_WORK REQUEST_
Among the lines below, a stretch begins at the one with "608 056 566" and ends at the one with "Prohlášení o ochraně osobních údajů (EU)". Repeat that stretch exactly, ends included.

_MATERIAL SHOWN_
■ ■ ■ ■

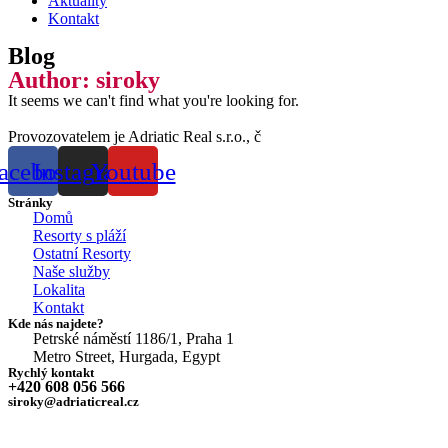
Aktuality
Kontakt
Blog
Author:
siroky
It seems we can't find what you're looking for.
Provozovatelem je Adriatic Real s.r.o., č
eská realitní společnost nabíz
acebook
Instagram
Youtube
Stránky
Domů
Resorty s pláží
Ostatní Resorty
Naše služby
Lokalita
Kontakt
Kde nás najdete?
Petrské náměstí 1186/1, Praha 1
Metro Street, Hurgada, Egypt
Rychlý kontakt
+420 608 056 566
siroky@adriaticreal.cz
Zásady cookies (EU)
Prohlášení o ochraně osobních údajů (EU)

■ ■ ■ ■

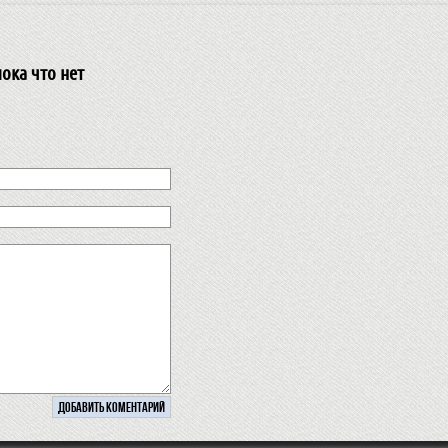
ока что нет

■ ■ ■ ■

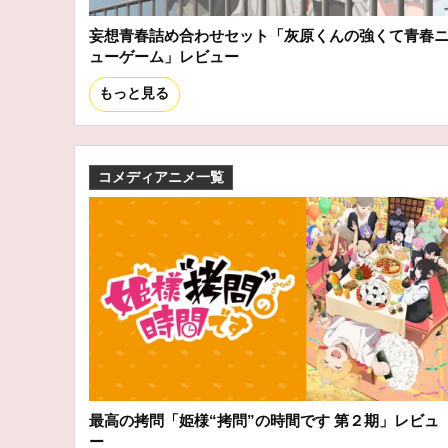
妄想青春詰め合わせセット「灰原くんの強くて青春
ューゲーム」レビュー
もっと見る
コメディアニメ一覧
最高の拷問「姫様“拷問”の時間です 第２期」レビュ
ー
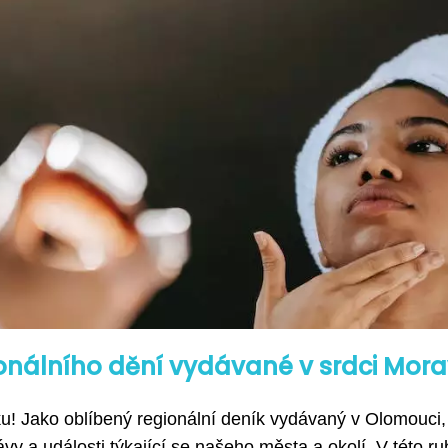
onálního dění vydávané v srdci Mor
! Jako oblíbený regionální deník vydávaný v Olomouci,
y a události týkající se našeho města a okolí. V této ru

■ ■ ■ ■

_TASK OUTPUT_
+420 608 056 566
siroky@adriaticreal.cz
Zásady cookies (EU)
Prohlášení o ochraně osobních údajů (EU)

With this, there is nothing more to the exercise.